In fondo, è normale e giusto così. Un partito ha bisogno di un’organizzazione centrale. Attaccare il M5S di essere incoerente vuol dire non aver minimamente preso in considerazione l’ovvia trasformazione dovuta all’acquisto di nuove responsabilità. Con tutte le differenze di sorta, ma per governare un paese c’è bisogno di un’organizzazione, di un sistema. Quello del M5S è questo, ed è diverso da quello del PD e da quello di FI. Ognuno ha il suo modo di governare. Non è propriamente incoerenza, più che altro è un’ignoranza di base che ora si scontra con la realtà. Chi pensava che fosse estremamente semplice e facile, beh, semplicemente si sbagliava.

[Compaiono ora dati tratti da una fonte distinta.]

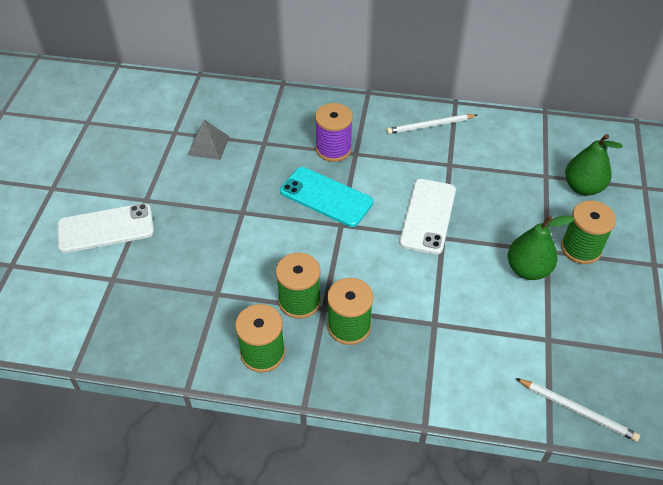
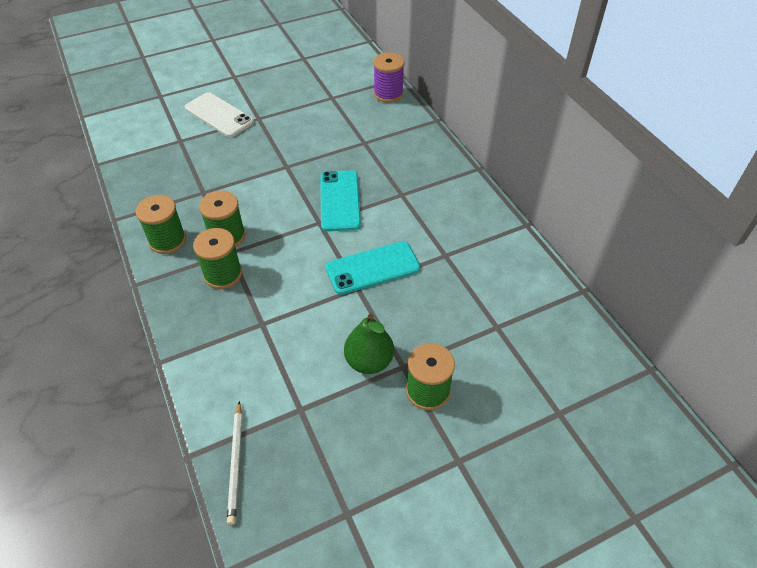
camera: 55 degrees right, 0 degrees up
grey pyramid [188,119,230,160] -> none
purple spool [315,103,353,162] -> purple spool moved to [373,52,405,103]
white pencil [387,114,477,134] -> none
white phone [399,179,456,254] -> turquoise phone [326,241,420,295]
green pear [565,134,623,196] -> none

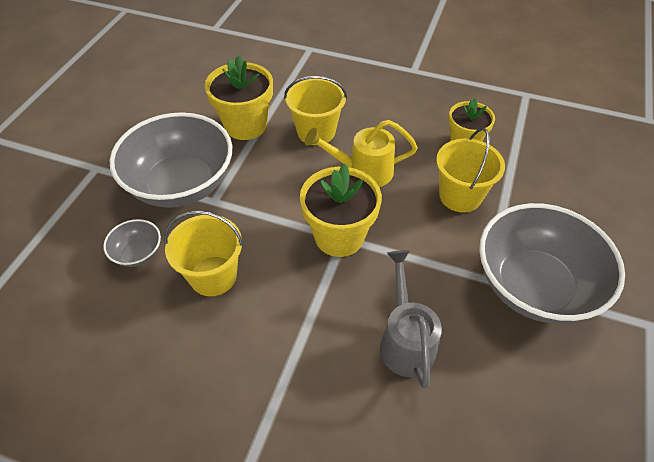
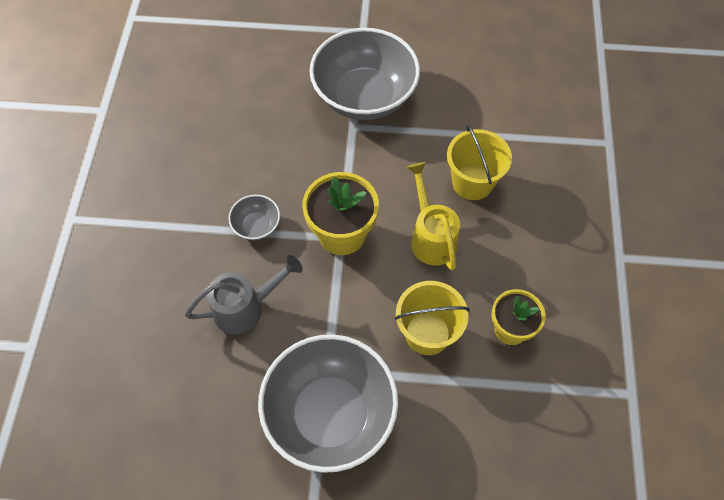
camera: 75 degrees right, 10 degrees up
grey bowl [103,219,161,267] -> grey bowl moved to [229,195,280,240]
yellow bucket [164,210,244,296] -> none
yellow flower pot [205,56,273,140] -> none

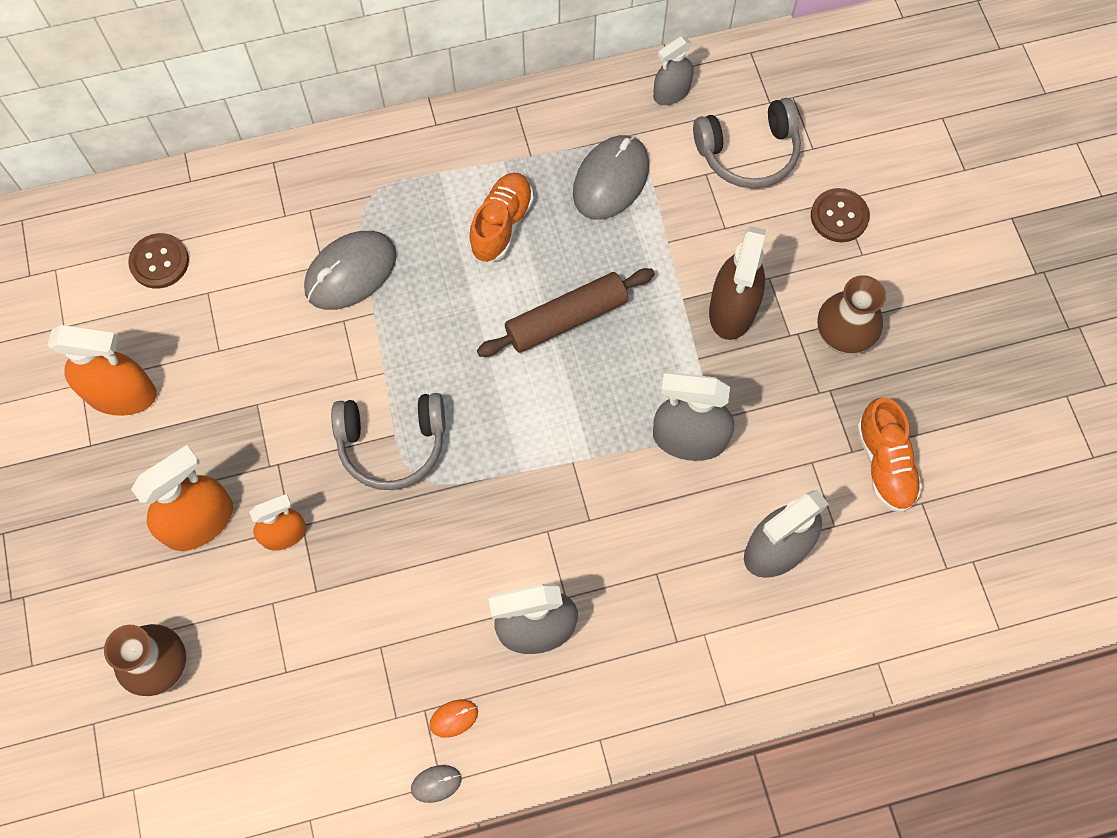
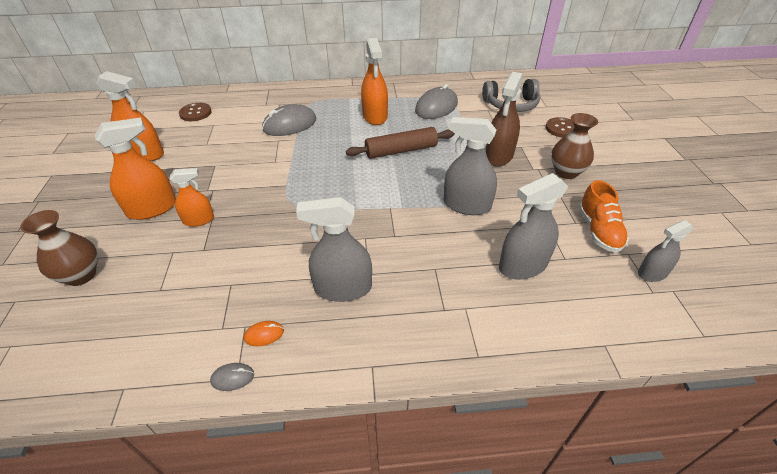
camera: 10 degrees right, 25 degrees down
grey headphones [331,393,445,490] -> none
orange shoe [469,172,534,262] -> orange spray bottle [361,38,388,125]
grey spray bottle [653,36,694,105] -> grey spray bottle moved to [638,220,693,282]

Semplicemente, il M5S non ha tenuto conto di anni e anni di politica Italiana ed Estera. Anni e anni di espulsioni, contrasti, creazione di infinite e innumerevoli piccole liste civiche. Anni di casino totale. Pensava di arrivare e di essere forte e coeso, in tutte le situazioni, e di piazzarsi senza se e senza ma. Invece no, non è così, e non funzionerà mai così. E’ una triste ripetizione di quanto abbiamo già visto, animato dai giusti e sacrosanti sentimenti di giustizia che piacciono a tutti.
Fino ad ora, i toni del M5S sono stati piuttosto semplicistici e approssimati. Tutto si riduce a soluzioni semplici e immediate, a parole. Se ci pensate, è sempre stato così. E sappiamo, oggi, che prima delle parole, servono le idee concrete e realizzabili. Ridursi lo stipendio serve a ben poco, se poi non si è in grado di dimostrarsi forti e maturi, anche nella comprensione dei comportamenti “diversi”.
Che a considerare i “diversi” come delle minacce, non si va poi molto lontano.